The Journal’s John Emshwiller and Christopher Cooper report on Team Obama and note that the “Democratic fissures come as evidence is mounting that Clinton supporters aren’t falling easily into the Obama camp.” Nearly a third of Clinton primary voters are telling pollsters they won’t turn out to support Obama in the fall, and the bitterness over perceived sexism runs deep. “One high-profile example: pundits both on TV and in print referred to Sen. Clinton’s laugh as a ‘cackle,'” the article continues. “Separately, a joke by comedian Chris Rock comparing the candidate to the knife-wielding madwoman played by Glenn Close in the film ‘Fatal Attraction’ was picked up and parroted by others in the mainstream media.”

Of greatest concern: The more than 300 individuals who each raised a hundred grand or more for Hillary. Very few have switched over, and their commitment will be needed to supercharge Obama’s controversial decision to break his word and fund the fall campaign with private donations.

The obvious dilemma for Hillary supporters is the fact that if Obama wins, Clinton will never return to the Oval Office. If he loses, she is the presumptive nominee against the76 year old John McCain if he chooses to run for a second term.

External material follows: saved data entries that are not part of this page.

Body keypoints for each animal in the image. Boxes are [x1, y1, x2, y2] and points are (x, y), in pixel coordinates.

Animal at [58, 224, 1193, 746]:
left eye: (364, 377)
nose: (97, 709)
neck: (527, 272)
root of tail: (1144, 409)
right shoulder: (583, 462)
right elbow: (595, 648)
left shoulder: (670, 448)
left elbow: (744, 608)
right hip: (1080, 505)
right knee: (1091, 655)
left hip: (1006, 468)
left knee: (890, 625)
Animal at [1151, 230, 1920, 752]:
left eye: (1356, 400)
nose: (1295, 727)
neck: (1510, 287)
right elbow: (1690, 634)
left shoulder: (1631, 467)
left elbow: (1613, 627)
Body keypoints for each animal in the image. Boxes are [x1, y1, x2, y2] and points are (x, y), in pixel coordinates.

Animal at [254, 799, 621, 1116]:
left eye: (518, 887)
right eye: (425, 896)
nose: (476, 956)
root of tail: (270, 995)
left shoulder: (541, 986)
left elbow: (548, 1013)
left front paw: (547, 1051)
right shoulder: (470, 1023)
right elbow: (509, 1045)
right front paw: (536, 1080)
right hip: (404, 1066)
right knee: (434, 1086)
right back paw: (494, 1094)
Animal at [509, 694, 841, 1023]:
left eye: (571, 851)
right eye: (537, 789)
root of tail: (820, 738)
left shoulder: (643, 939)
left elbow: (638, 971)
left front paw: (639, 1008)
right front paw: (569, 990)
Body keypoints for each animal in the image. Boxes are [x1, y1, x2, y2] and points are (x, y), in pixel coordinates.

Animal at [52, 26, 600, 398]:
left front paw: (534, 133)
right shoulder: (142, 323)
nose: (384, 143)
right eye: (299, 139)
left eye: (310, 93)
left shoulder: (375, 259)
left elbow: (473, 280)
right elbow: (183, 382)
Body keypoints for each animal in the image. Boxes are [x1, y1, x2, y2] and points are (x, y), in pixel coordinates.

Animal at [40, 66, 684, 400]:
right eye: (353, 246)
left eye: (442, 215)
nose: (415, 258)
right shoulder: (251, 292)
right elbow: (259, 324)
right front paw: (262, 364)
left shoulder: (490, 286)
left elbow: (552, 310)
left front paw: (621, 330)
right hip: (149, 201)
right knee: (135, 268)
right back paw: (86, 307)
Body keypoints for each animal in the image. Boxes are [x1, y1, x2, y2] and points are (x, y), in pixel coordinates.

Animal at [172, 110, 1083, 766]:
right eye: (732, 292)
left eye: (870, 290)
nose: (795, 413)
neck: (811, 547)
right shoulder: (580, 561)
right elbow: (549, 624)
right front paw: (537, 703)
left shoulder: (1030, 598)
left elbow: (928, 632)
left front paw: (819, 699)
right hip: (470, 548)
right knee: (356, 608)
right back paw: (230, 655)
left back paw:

The Times’ Andrew Malcom reviews the changes within Team McCain, including the staff additions and the expected return of media maestro Michael Murphy.

Malcolm suggests it is late in the day for a campaign overhaul, but the new environment of rapid, sometimes massive shifts in public opinion works in the GOP’s favor, as does McCain’s well established brand. The public knows McCain, and there isn’t going to be much need for “introducing” him. There is a need for a relentless focus on security, energy, integrity and tax cuts as the campaign unfolds, and Steve Schmidt and his new lieutenants are providing just that as Malcolm details.